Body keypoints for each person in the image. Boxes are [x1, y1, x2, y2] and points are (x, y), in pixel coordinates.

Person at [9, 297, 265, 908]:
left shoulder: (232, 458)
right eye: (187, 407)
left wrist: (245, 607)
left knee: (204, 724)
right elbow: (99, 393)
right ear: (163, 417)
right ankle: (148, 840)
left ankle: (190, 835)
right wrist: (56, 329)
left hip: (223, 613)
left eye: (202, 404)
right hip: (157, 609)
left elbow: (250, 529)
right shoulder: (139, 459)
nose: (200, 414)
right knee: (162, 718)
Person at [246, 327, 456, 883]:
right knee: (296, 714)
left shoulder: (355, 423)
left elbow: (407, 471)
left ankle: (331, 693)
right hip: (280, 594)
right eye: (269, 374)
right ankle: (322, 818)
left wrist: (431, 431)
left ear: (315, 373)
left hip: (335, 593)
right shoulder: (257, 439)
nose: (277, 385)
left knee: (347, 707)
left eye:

__YOUR ASSIGNMENT__: Among the records, find every line with the word "ankle" and copy it.

__OUTPUT BELOW__:
right ankle: (148, 840)
left ankle: (190, 835)
left ankle: (331, 693)
right ankle: (322, 818)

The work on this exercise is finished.